A cela s’ajoute un constat inquiétant : alors qu’il a été adopté en 2022, beaucoup ignorent encore ce qui est réellement contenu dans le DSA. On salue l’arrivée d’un prototype d’âge, on applaudit un plan ; mais, sans compréhension claire de son fonctionnement et sans mobilisation active pour en signaler les manquements, ce système restera lettre morte. Le DSA ne protégera pas les enfants si nous ne le rendons pas, collectivement, opérant.
C’est dans ce contexte que le Collectif surexposition écrans (CoSE), qui réunit pédiatres, enseignants, psychologues et psychiatres, appelle à une mesure de précaution forte : interdire la vente de smartphones aux moins de 15 ans tant que l’Europe n’a pas prouvé que ses nouvelles règles sont effectives et efficaces. L’idée bouscule, bien sûr. Mais, face à la lenteur des régulations et à l’habileté dénuée de scrupules des plateformes, nous choisissons de tirer le signal d’alarme plutôt que de rester spectateurs de la dégradation psychique des plus jeunes.
Car, aujourd’hui, ce ne sont pas seulement les contenus qu’il faut réguler, ce sont les conditions d’accès – et la temporalité des réponses.
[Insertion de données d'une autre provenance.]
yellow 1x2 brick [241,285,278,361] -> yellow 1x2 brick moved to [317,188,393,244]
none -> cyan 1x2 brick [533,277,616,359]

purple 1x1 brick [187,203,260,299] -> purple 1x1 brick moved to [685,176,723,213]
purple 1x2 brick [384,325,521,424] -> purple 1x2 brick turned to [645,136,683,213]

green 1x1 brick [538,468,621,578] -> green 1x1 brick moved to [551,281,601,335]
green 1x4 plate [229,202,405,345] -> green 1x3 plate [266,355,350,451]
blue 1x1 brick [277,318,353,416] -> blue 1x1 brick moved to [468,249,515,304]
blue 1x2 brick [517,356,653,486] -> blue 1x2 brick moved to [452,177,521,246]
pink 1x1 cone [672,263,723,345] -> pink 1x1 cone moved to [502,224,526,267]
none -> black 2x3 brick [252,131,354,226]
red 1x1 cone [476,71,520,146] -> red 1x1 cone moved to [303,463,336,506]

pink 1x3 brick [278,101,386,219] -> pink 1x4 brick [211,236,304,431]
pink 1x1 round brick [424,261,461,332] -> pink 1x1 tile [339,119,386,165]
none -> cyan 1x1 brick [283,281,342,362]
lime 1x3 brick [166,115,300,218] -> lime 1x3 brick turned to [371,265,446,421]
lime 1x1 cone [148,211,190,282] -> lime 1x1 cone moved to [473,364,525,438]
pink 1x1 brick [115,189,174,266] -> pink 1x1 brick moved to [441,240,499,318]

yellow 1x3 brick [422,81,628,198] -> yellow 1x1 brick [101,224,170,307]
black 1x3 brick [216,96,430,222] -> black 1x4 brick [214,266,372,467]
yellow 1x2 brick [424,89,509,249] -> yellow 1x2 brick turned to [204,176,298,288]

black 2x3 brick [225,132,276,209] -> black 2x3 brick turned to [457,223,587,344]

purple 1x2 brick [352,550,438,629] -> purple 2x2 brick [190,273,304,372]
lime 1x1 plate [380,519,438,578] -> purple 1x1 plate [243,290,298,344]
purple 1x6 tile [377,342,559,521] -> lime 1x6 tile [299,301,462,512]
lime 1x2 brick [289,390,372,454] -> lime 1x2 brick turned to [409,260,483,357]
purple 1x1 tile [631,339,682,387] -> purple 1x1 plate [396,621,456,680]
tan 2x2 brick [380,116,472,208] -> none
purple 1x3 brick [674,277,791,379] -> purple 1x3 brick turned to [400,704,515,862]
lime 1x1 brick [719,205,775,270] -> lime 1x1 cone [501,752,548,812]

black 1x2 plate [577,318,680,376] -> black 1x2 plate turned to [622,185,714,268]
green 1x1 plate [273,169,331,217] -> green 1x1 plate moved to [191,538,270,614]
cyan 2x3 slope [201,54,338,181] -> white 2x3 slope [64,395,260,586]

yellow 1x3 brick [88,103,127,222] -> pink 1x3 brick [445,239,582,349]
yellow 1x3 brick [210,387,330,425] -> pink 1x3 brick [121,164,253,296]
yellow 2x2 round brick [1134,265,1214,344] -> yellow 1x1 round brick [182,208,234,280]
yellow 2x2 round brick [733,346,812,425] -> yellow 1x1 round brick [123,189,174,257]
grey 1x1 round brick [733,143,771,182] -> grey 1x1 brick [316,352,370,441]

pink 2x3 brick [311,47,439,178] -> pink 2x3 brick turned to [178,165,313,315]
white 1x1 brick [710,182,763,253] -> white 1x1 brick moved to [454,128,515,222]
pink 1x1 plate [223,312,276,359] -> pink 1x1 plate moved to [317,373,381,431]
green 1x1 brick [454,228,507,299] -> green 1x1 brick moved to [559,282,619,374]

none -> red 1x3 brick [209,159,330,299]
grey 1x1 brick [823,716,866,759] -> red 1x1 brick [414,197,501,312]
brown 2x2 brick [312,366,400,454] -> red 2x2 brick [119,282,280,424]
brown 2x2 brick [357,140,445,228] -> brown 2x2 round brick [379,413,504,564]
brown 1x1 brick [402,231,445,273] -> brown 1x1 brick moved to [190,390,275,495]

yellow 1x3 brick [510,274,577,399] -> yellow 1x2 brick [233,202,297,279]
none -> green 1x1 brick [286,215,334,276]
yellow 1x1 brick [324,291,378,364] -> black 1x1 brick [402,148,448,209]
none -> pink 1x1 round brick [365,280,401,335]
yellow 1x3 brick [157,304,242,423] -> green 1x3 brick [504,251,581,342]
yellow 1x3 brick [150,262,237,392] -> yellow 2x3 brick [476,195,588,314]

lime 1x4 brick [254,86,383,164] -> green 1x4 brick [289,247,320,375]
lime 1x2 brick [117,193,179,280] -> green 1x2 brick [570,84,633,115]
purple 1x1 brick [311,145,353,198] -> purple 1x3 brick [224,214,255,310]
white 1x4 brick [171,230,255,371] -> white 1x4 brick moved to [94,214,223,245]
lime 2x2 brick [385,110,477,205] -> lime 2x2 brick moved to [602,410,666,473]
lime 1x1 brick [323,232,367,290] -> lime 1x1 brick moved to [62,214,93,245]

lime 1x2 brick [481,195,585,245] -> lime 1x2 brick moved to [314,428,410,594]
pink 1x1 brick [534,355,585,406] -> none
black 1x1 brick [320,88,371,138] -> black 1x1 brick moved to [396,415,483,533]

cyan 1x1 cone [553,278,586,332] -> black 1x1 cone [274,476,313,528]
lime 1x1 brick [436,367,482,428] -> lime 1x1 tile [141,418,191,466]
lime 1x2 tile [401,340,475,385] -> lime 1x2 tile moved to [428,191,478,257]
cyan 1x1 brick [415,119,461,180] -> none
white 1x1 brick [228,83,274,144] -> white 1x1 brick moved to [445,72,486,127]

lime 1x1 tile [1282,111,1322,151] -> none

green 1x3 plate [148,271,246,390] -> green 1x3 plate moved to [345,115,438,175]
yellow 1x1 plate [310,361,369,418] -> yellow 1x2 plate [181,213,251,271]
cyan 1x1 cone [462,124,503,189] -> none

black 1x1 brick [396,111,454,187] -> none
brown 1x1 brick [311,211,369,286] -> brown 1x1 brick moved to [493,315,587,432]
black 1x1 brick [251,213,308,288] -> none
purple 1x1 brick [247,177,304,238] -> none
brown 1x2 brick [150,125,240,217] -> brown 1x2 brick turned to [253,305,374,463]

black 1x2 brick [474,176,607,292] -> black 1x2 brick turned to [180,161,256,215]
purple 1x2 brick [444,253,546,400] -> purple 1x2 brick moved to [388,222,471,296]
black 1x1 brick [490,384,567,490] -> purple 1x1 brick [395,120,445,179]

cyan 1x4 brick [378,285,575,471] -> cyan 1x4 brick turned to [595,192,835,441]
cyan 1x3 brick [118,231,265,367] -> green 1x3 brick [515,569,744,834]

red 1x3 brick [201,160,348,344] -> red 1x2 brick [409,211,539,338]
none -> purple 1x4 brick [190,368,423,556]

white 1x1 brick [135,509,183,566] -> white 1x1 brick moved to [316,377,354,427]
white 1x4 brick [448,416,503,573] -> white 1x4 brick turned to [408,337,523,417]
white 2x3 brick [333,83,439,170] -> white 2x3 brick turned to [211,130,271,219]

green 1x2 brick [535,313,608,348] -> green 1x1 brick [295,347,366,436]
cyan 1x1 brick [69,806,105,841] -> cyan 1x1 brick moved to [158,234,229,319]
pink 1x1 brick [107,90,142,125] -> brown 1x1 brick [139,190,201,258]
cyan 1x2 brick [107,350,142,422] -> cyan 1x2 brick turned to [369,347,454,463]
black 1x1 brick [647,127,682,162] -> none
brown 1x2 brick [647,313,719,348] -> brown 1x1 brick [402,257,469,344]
Chaque trimestre de retard creuse un peu plus le fossé entre le réel des chambres des ados et les ambitions des traités. Le DSA a transformé la bonne volonté enligne budgétaire. A nous, désormais, de transformer cette ligne en protection tangible : interdire, jusqu’à nouvel ordre, l’usage des smartphones aux moins de 15 ans, avant que la facture ne soit, une fois encore, réglée par ceux qui n’avaient rien demandé : nos enfants.
Sylvie Dieu Osika et Eric Osika
pédiatres. Auteurs de « L’Enfant-écran. Comment échapper à la pandémie numérique » (Grasset, 144 pages,17,50 euros) et « Les Ecrans, 10 clés pour les utiliser en famille de manière raisonnée » (Hatier, 2022), membres du Collectif surexposition écrans (CoSE)
Karine de Leusse,
psychologue clinicienne, co-autrice de « Sous écran total »(Les éditions du Net, 2024), membre de CoSE.